I'm fully aware that the Hanafi and even many Salafis have different opinion but even they shy away from saying it is an Islamic obligation.
 
@Shadow-san

In the shafi school of thought, the husband cannot use Obedience as a way for her to cook and clean as it isn't seen as an obligation.

Question:


It was said in another answer that, according to Shafi’i school, “it is not an obligation on the wife to serve her husband in cooking, washing, etc. “. So If a husband asks her to do these things that are sunna and not an obligation, and she disobeys him, without any valid reason, will she be sinful?

Answer:


Assalamu alaykum,

Thank you for your question.

Obligations

The obligations of a wife are in this link, and yes, it is not obligatory for her to do what you mentioned:
https://seekersguidance.org/answers...s-in-obeying-my-husband-in-the-shafii-school/
An you said that in the Shafi'i madhab a wife can even asked to be paid a sum for her duties in the house.

The same article you linked said that iy is impermissible in hanafi fiqh.
 
Lol it says you can't force her to do it, but it is considered a religious obligation on her part. Just like you can't force your wife to have sex with you although it's a religious obligation on her part.
No, it isn't by the vast majority of Madhabs. If you're Hanafi then great.

Even Salafi websites like Islamqa argue women should, but they shy away from saying it is an Islamic obligation.
 
An you said that in the Shafi'i madhab a wife can even asked to be paid a sum for her duties in the house.

The same article you linked said that iy is impermissible in hanafi fiqh.
Erm, I never talked about payment. I don't know anything about payment.

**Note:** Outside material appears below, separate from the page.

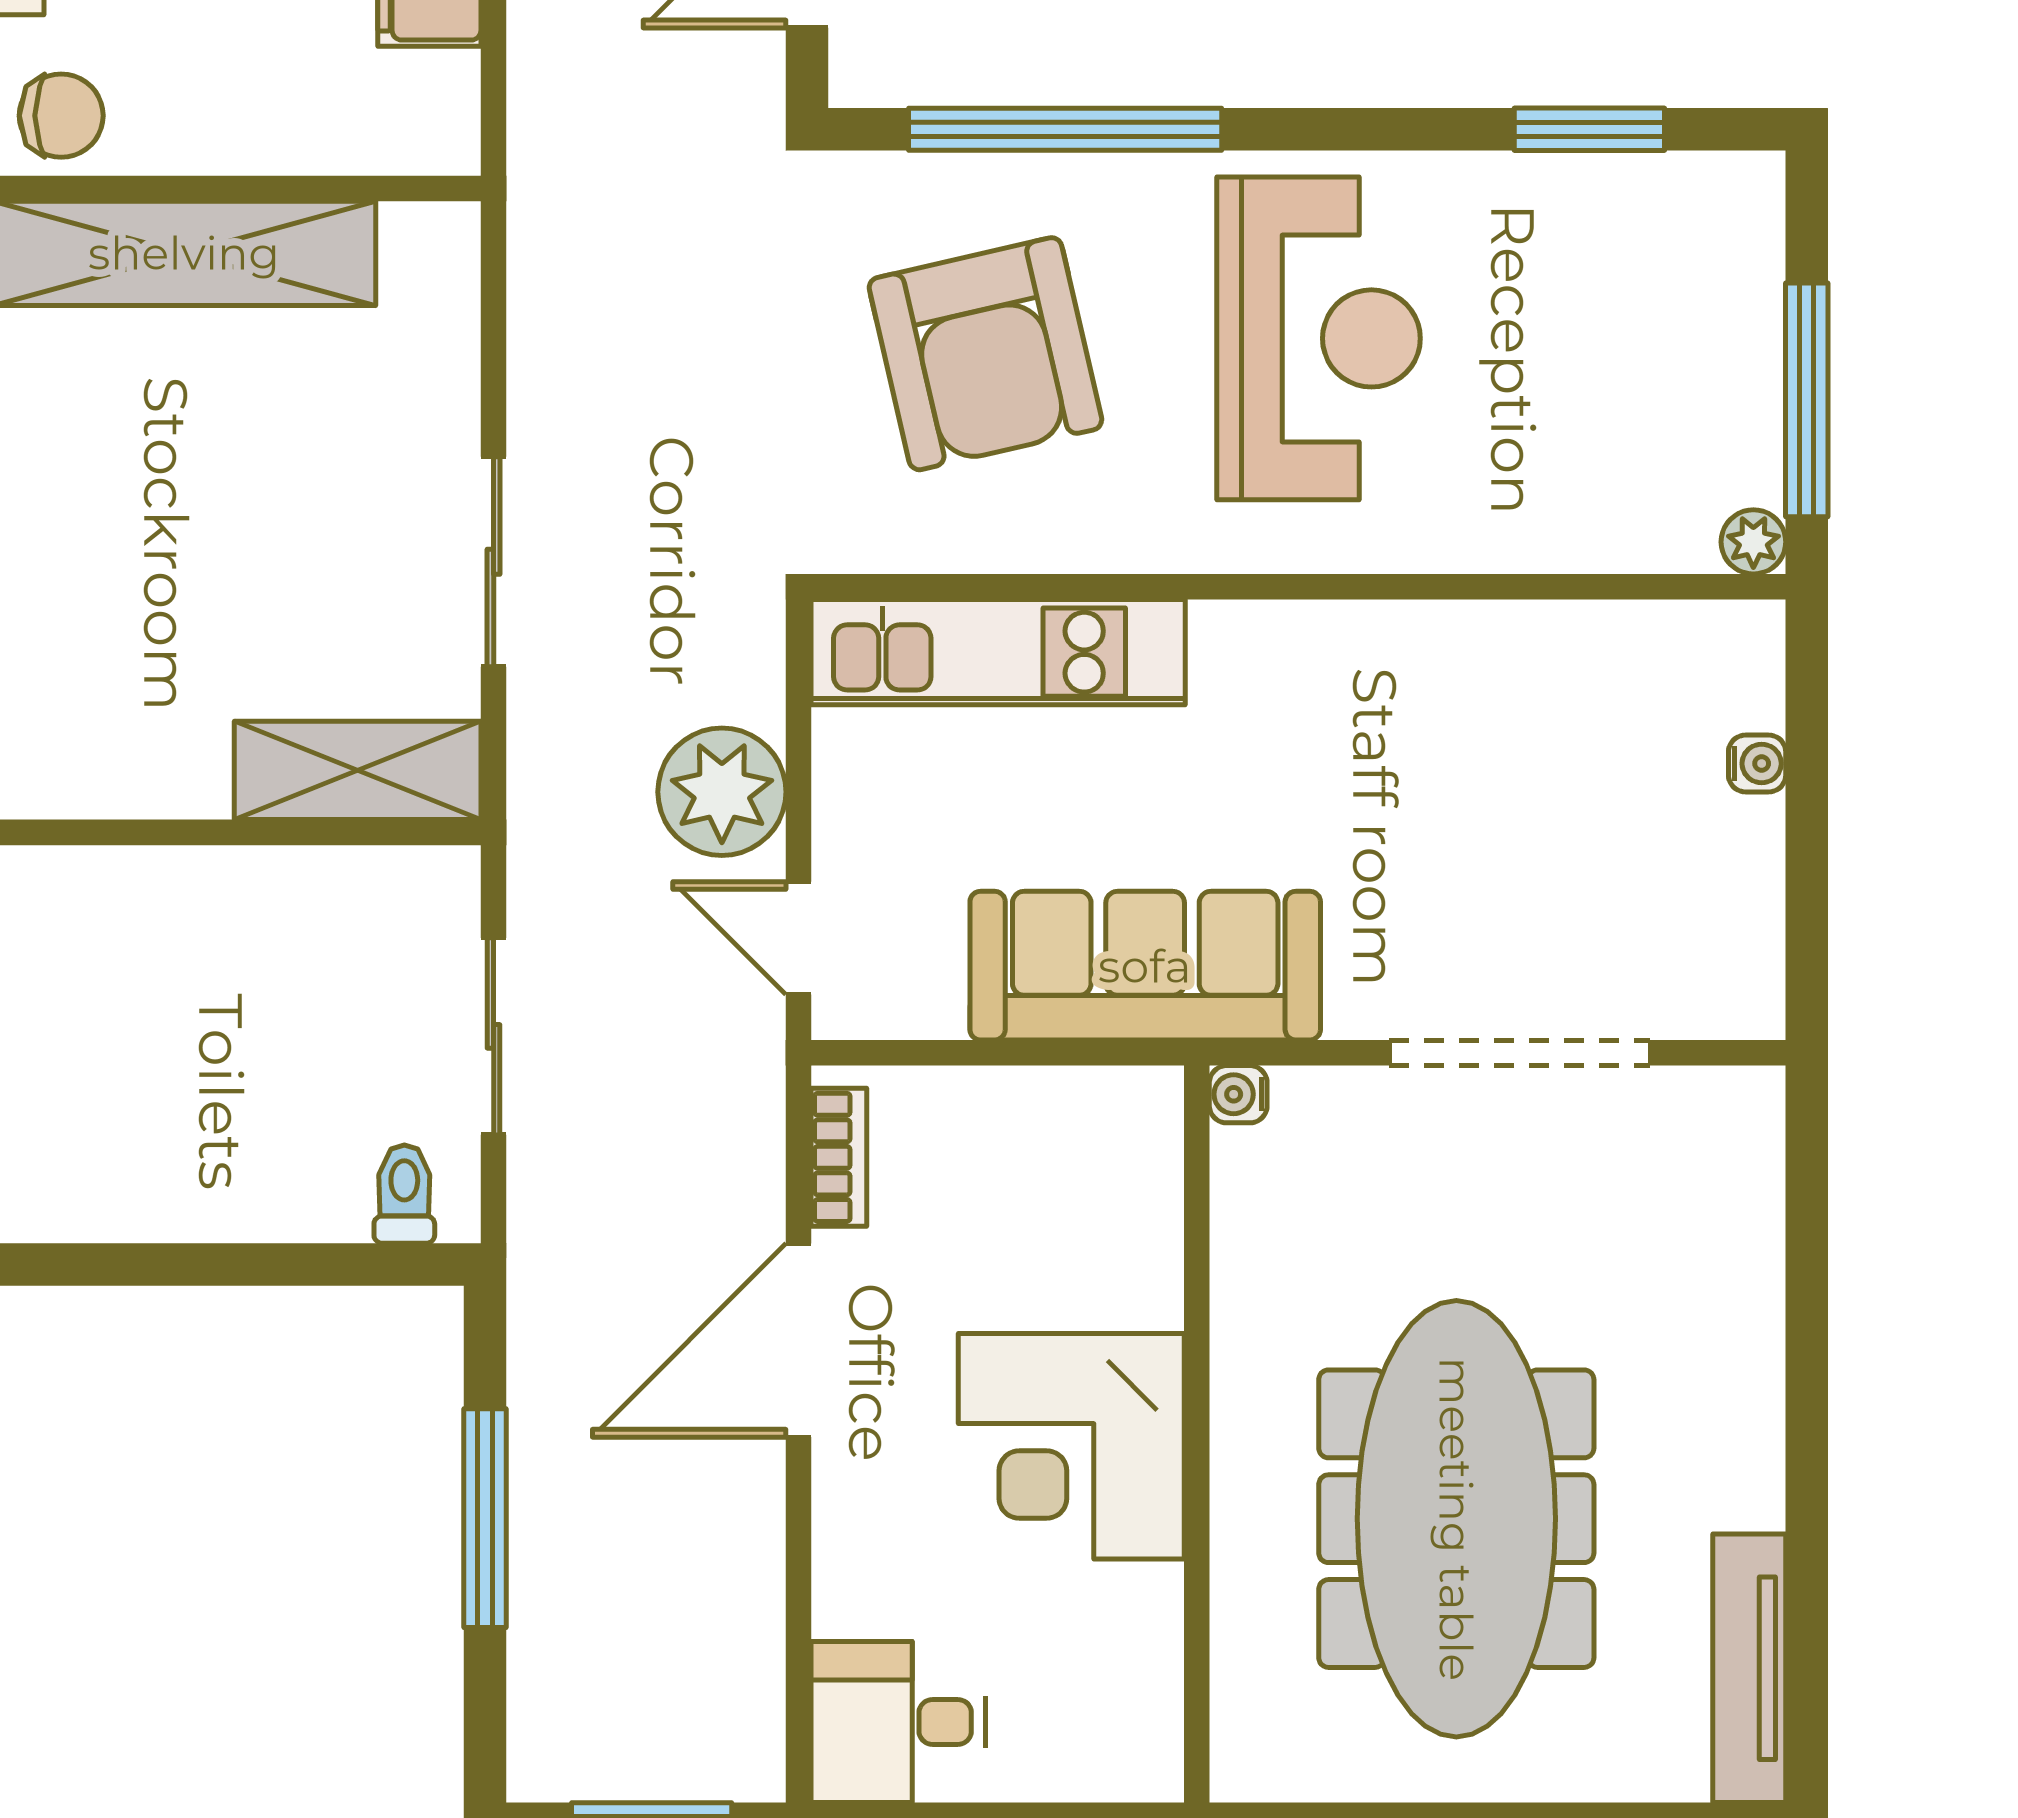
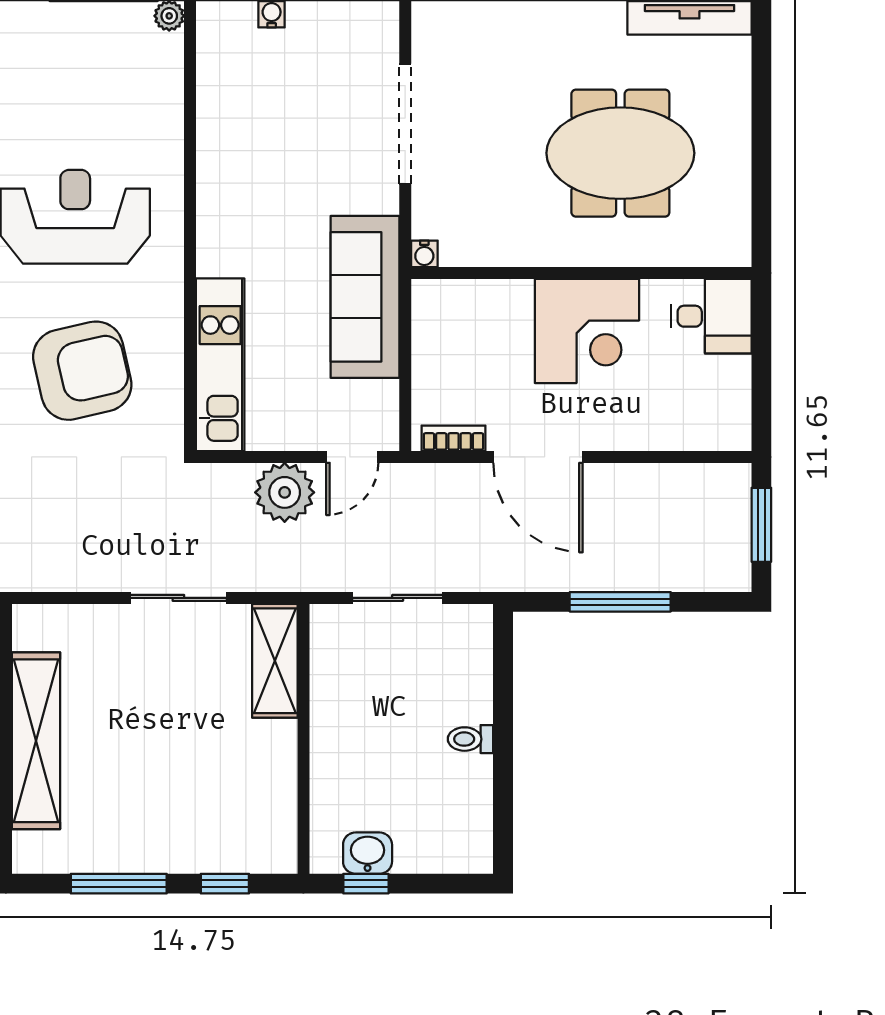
toilet: (404, 1194) -> (471, 739), moved
meeting table: (1456, 1519) -> (620, 153), width x0.73
desk: (898, 1722) -> (711, 316), moved, turned -90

I know in the Hanbali madhab a woman can charge her husband to breastfeed. That is it.
 
@Shadow-san

Look at Islamqa. They take the stance that a woman should cook and clean. But even they shy away from saying it is a religious obligation simply because the vast majority of Madhabs believe otherwise:



If the husband knows that the majority of scholars say that it is not obligatory for the wife to serve her husband and take care of the house, I say that one of the benefits of this may be that he will not go to extremes and demand too much of his wife in this regard, and that he will not give her a hard time if she falls short, because what she is doing is not a duty according to the majority of fuqaha. However, even it is a duty according to some of them and this is what we think is more correct the fact that there is such a difference of opinion means that the husband has to look at what she is doing as something voluntary rather than obligatory, or something in which the scholars differ as to whether it is obligatory, so he should be gentle with her if he sees that she is falling short in this regard, and he should encourage her and help her to do it
 
My whole point is, whether a wife has to obey her husband in cooking and cleaning is debated amongst different madhabs and even within madhabs.

I'm fully aware that the Hanafi and even many Salafis have different opinion but even they shy away from saying it is an Islamic obligation.
My point is not about whether it's an obligation or not. I'm just telling you that nitpicking fatawa and picking ones that benefit your argument can be done by literally anyone that's willing to swift through a couple books. So it's not a strong foundation to base your arguments on.